• _Exercise directions_
Copy every line of the records that includes the word "programa".

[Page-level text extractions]
*** Block opens ***

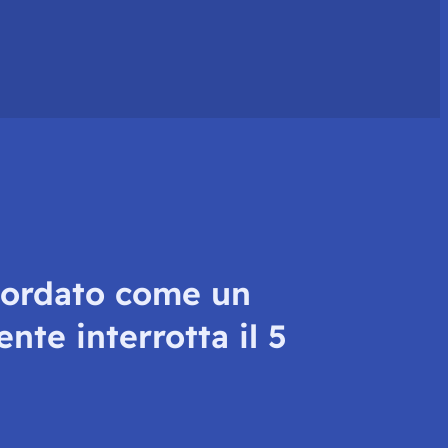
icordato come un
ente interrotta il 5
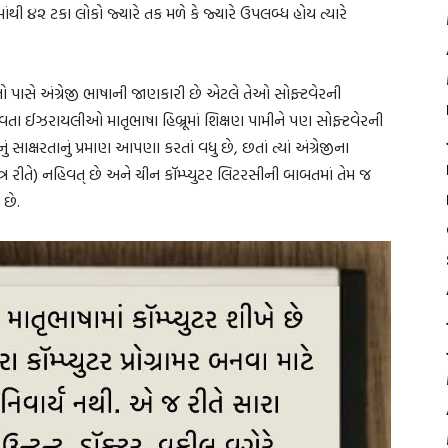
ાંથી ૪૨ ટકા લોકો જ્યારે તક મળે કે જ્યારે ઉપલબ્ધ હોય ત્યારે
તો પાસે અંગ્રેજી ભાષાની જાણકારી છે એટલે તેઓ સોફ્ટવેરની
રાવતા ઈઝરાયલીઓ માતૃભાષા હિબ્રૂમાં શિક્ષણ પામીને પણ સોફ્ટવેરની
ં સાક્ષરતાનું પ્રમાણ આપણા કરતાં વધુ છે, છતાં ત્યાં અંગ્રેજીના
 રીતે) નહિવત્ છે અને ચીન કૉમ્પ્યુટર લિટરસીની બાબતમાં તેમ જ
છે.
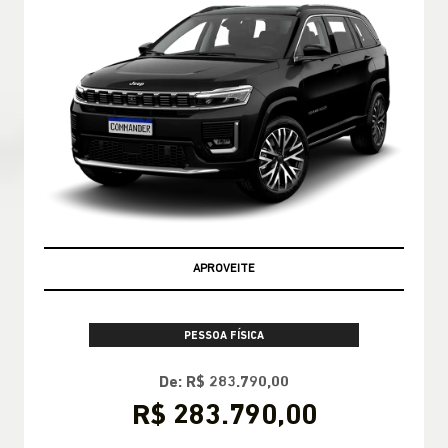
APROVEITE
PESSOA FÍSICA
De: R$ 283.790,00
R$ 283.790,00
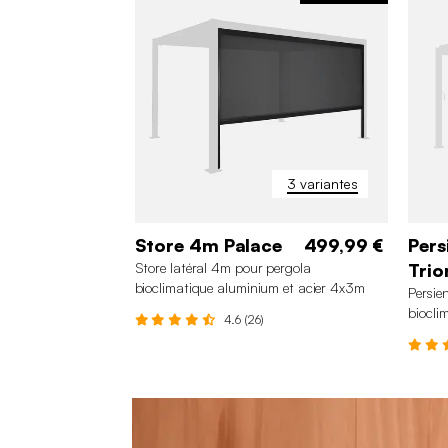
3 variantes
Store 4m Palace
499,99 €
Pers
Store latéral 4m pour pergola
Tri
bioclimatique aluminium et acier 4x3m
Persie
Palace
biocli
4.6 (26)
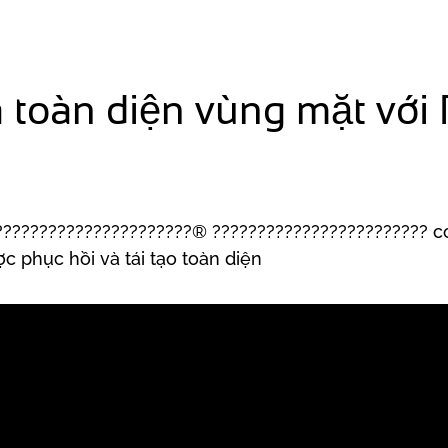
 da toàn diện vùng mặt vơ
?????????????????????® ???????????????????????? có
c phục hồi và tái tạo toàn diện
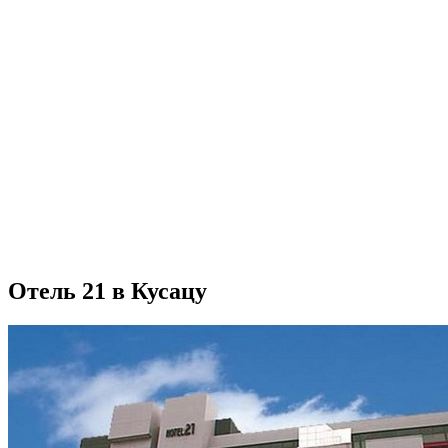
Отель 21 в Кусацу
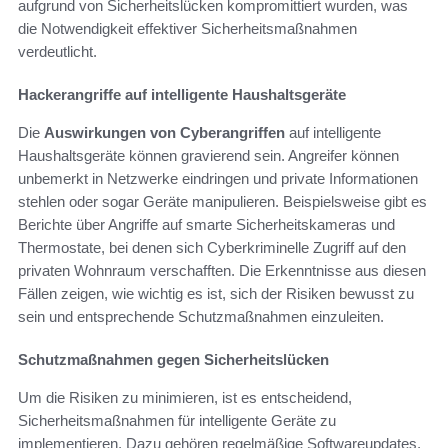
aufgrund von Sicherheitslücken kompromittiert wurden, was
die Notwendigkeit effektiver Sicherheitsmaßnahmen
verdeutlicht.
Hackerangriffe auf intelligente Haushaltsgeräte
Die
Auswirkungen von Cyberangriffen
auf intelligente
Haushaltsgeräte können gravierend sein. Angreifer können
unbemerkt in Netzwerke eindringen und private Informationen
stehlen oder sogar Geräte manipulieren. Beispielsweise gibt es
Berichte über Angriffe auf smarte Sicherheitskameras und
Thermostate, bei denen sich Cyberkriminelle Zugriff auf den
privaten Wohnraum verschafften. Die Erkenntnisse aus diesen
Fällen zeigen, wie wichtig es ist, sich der Risiken bewusst zu
sein und entsprechende Schutzmaßnahmen einzuleiten.
Schutzmaßnahmen gegen Sicherheitslücken
Um die Risiken zu minimieren, ist es entscheidend,
Sicherheitsmaßnahmen für intelligente Geräte zu
implementieren. Dazu gehören regelmäßige Softwareupdates,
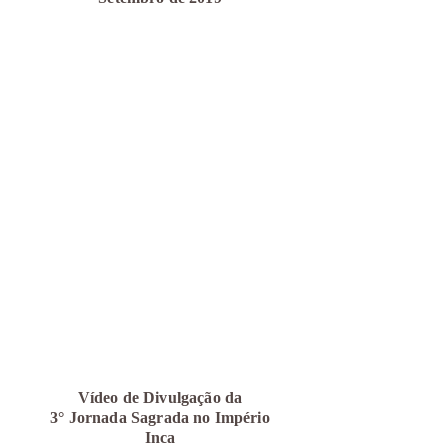
Vídeo de Divulgação da
3°
Jornada Sagrada no Império
Inca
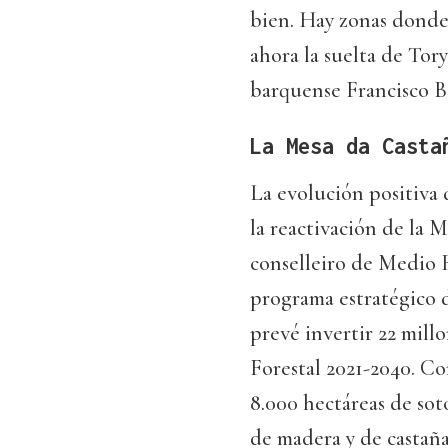
bien. Hay zonas donde
ahora la suelta de Tor
barquense Francisco B
La Mesa da Casta
La evolución positiva 
la reactivación de la M
conselleiro de Medio 
programa estratégico d
prevé invertir 22 millo
Forestal 2021-2040. C
8.000 hectáreas de sot
de madera y de castañas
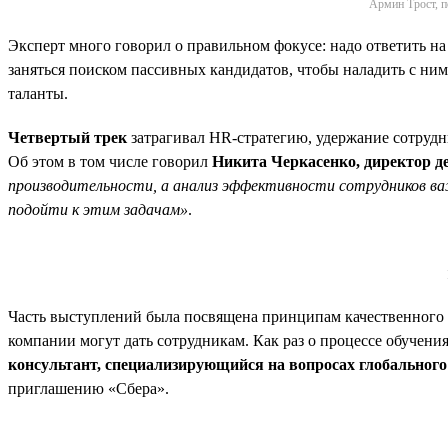
Армин Трост, п
Эксперт много говорил о правильном фокусе: надо ответить на
заняться поиском пассивных кандидатов, чтобы наладить с ним
таланты.
Четвертый трек
затрагивал HR-стратегию, удержание сотрудн
Об этом в том числе говорил
Никита Черкасенко, директор 
производительности, а анализ эффективности сотрудников ва
подойти к этим задачам»
.
Часть выступлений была посвящена принципам качественного 
компании могут дать сотрудникам. Как раз о процессе обучен
консультант, специализирующийся на вопросах глобального 
приглашению «Сбера».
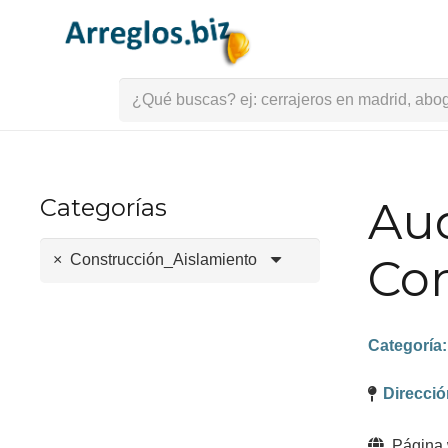
Buscar:
Categorías
Aud
Con
×
Construcción_Aislamiento
Categoría
Direcci
Página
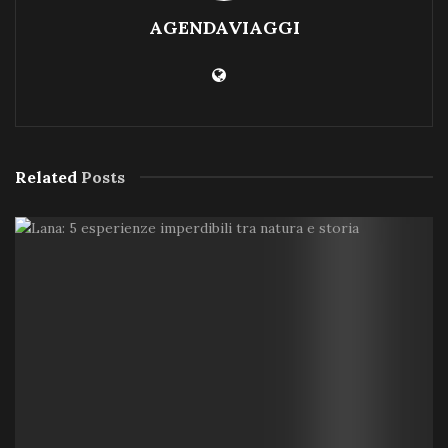
AGENDAVIAGGI
Related
Posts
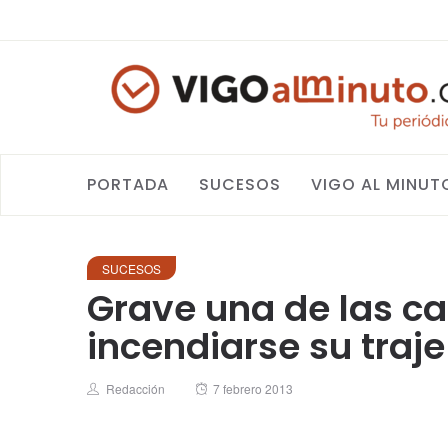
PORTADA
SUCESOS
VIGO AL MINUT
SUCESOS
Grave una de las ca
incendiarse su traje
Author
Posted
Redacción
7 febrero 2013
on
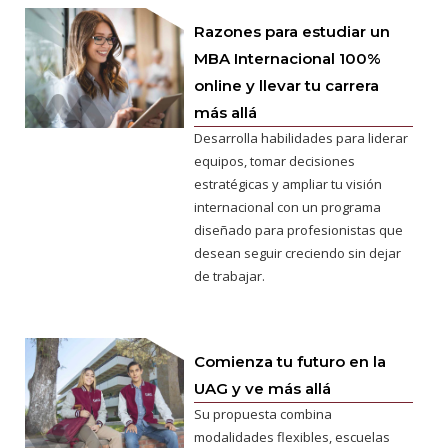
Razones para estudiar un
MBA Internacional 100%
online y llevar tu carrera
más allá
Desarrolla habilidades para liderar
equipos, tomar decisiones
estratégicas y ampliar tu visión
internacional con un programa
diseñado para profesionistas que
desean seguir creciendo sin dejar
de trabajar.
Comienza tu futuro en la
UAG y ve más allá
Su propuesta combina
modalidades flexibles, escuelas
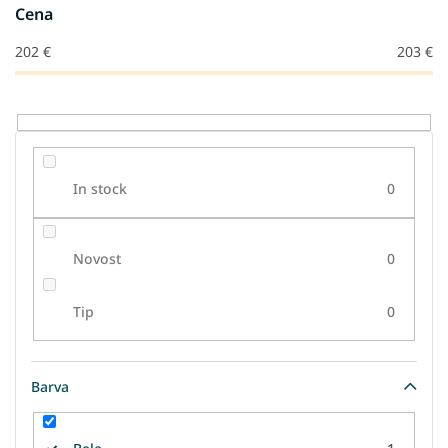
j
Cena
e
i
202
€
203
€
z
d
e
l
k
o
In stock
0
v
Novost
0
Tip
0
Barva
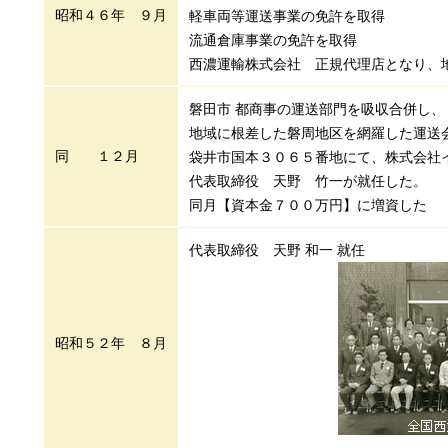
昭和４６年 ９月
軽車両等運送事業の免許を取得
流通倉庫事業の免許を取得
西濃運輸株式会社 正規代理店となり、
磐田市 都商事の運送部門を吸収合併し、
地域に根差した磐周地区を網羅した運送
同 １２月
袋井市国本３０６５番地にて、株式会社
代表取締役 天野 竹一が就任した。
同月【資本金７００万円】に増資した
代表取締役 天野 和一 就任
昭和５２年 ８月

*** Block closes ***

• _Response area_
programa estratégico d
internacional con un programa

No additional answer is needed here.